Outliers is a classic book on what makes up success by Malcolm Gladwell. He argues that highly successful people – the outliers – do not succeed just by simply working harder. Being there at the right place at the right time, among other factors, is critical too.
Gladwell describes the “Rule of 10,000” which says that it takes about 10,000 hours of practicing a task for someone to achieve mastery in it. It can be music, computer programming, writing, sports – anything (and certainly for knowledge work!).

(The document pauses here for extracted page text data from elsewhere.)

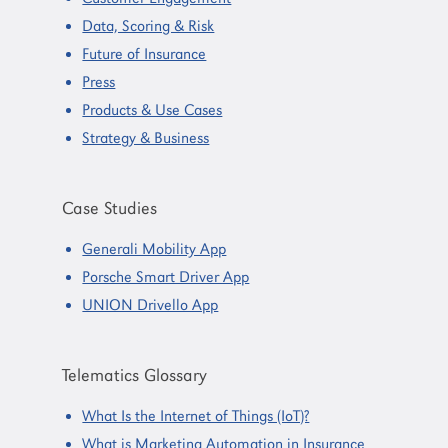
Data, Scoring & Risk
Future of Insurance
Press
Products & Use Cases
Strategy & Business
Case Studies
Generali Mobility App
Porsche Smart Driver App
UNION Drivello App
Telematics Glossary
What Is the Internet of Things (IoT)?
What is Marketing Automation in Insurance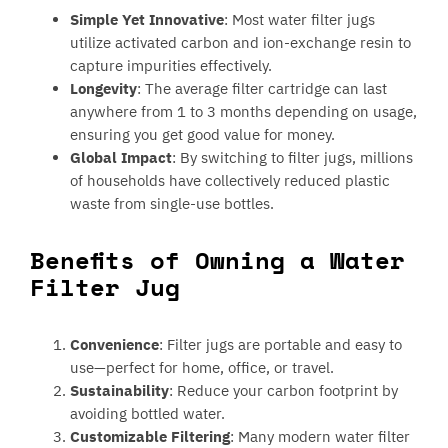
Simple Yet Innovative
: Most water filter jugs
utilize activated carbon and ion-exchange resin to
capture impurities effectively.
Longevity
: The average filter cartridge can last
anywhere from 1 to 3 months depending on usage,
ensuring you get good value for money.
Global Impact
: By switching to filter jugs, millions
of households have collectively reduced plastic
waste from single-use bottles.
Benefits of Owning a Water
Filter Jug
Convenience
: Filter jugs are portable and easy to
use—perfect for home, office, or travel.
Sustainability
: Reduce your carbon footprint by
avoiding bottled water.
Customizable Filtering
: Many modern water filter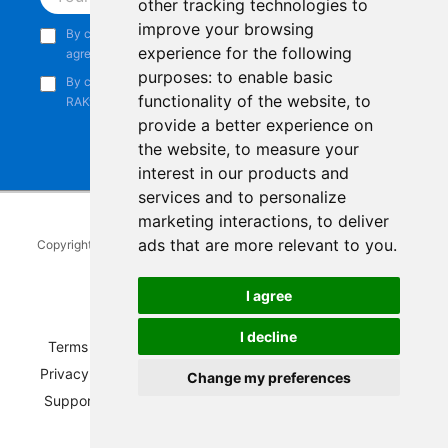
other tracking technologies to
improve your browsing
By continuing, you acknowledge that you have read and
experience for the following
agree to our
Privacy Notice
.
purposes:
to enable basic
By continuing, you consent to receive marketing emails from
functionality of the website
,
to
RAKwireless.
provide a better experience on
the website
,
to measure your
interest in our products and
services and to personalize
marketing interactions
,
to deliver
ads that are more relevant to you
.
Copyright © 2014-2026
RAKwireless Technology Limited
. All rights
reserved.
I agree
Facebook
Instagram
X
LinkedIn
Youtube
Pinterest
TikTok
Github
Hackster
I decline
Terms of Service
|
Refunds and Exchanges Policy
|
Privacy Notice
|
Shipping Policy
|
Affiliate Program
|
Change my preferences
Support and Contact
|
Compliance
|
Business Credit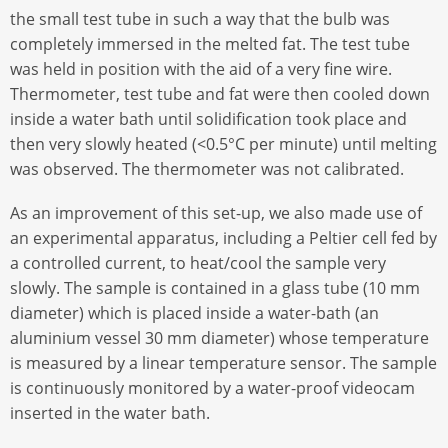
the small test tube in such a way that the bulb was
completely immersed in the melted fat. The test tube
was held in position with the aid of a very fine wire.
Thermometer, test tube and fat were then cooled down
inside a water bath until solidification took place and
then very slowly heated (<0.5°C per minute) until melting
was observed. The thermometer was not calibrated.
As an improvement of this set-up, we also made use of
an experimental apparatus, including a Peltier cell fed by
a controlled current, to heat/cool the sample very
slowly. The sample is contained in a glass tube (10 mm
diameter) which is placed inside a water-bath (an
aluminium vessel 30 mm diameter) whose temperature
is measured by a linear temperature sensor. The sample
is continuously monitored by a water-proof videocam
inserted in the water bath.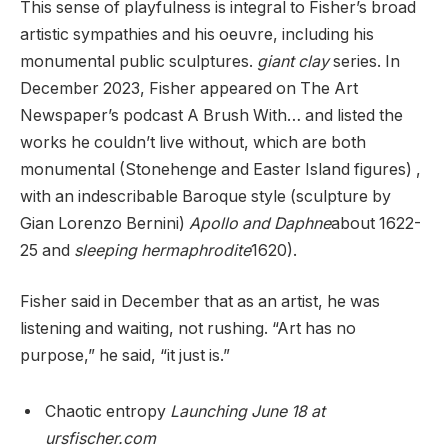
This sense of playfulness is integral to Fisher’s broad
artistic sympathies and his oeuvre, including his
monumental public sculptures.
giant clay
series. In
December 2023, Fisher appeared on The Art
Newspaper’s podcast A Brush With… and listed the
works he couldn’t live without, which are both
monumental (Stonehenge and Easter Island figures) ,
with an indescribable Baroque style (sculpture by
Gian Lorenzo Bernini)
Apollo and Daphne
about 1622-
25 and
sleeping hermaphrodite
1620).
Fisher said in December that as an artist, he was
listening and waiting, not rushing. “Art has no
purpose,” he said, “it just is.”
Chaotic entropy
Launching June 18 at
ursfischer.com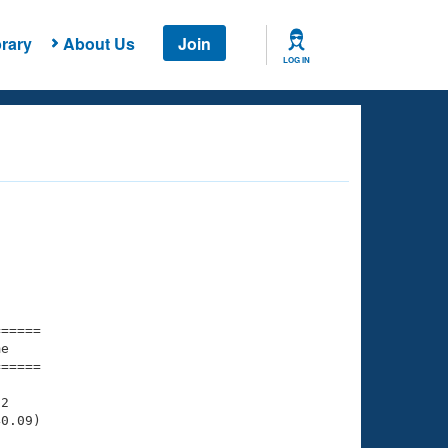
rary
About Us
Join
LOG IN
===== 

e         

===== 

2

0.09)
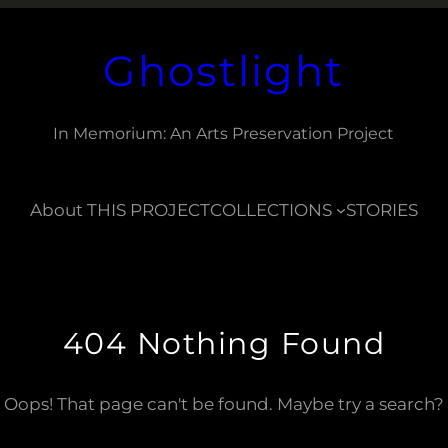
Ghostlight
In Memorium: An Arts Preservation Project
About THIS PROJECT
COLLECTIONS
STORIES
404 Nothing Found
Oops! That page can't be found. Maybe try a search?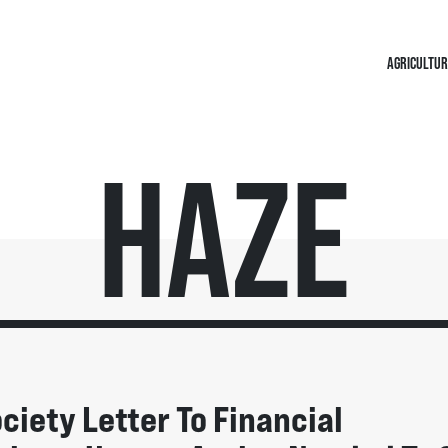
AGRICULTUR
Haze
ociety Letter To Financial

“… ten thousand hours of practice is required to achieve the level of mastery associated with being a world-class expert — in anything. In study after study, of composers, basketball players, fiction writers, ice skaters, concert pianists, chess players, master criminals, and what have you, this number comes up again and again. Of course, this doesn’t address why some people get more out of their practice sessions than others do. But no one has found a case in which true world-class expertise was accomplished in less time. It seems that it takes the brain this long to assimilate all that it needs to know to achieve true mastery.” — “Outliers” by Malcolm Gladwell
Doing the maths, practicing for 40-hours in a week and 180 hours in a month, it takes about 5 years to achieve mastery in it. Obviously, what it means to be a master and what the world of mastery is can vary, but in general the rule models the effort required to become really good at something. Gladwell gives examples of The Beatles, Bill Gates and Paul Allen to prove the theory. All of them put in 10,000 of practicing music or programming before they really became masters at it.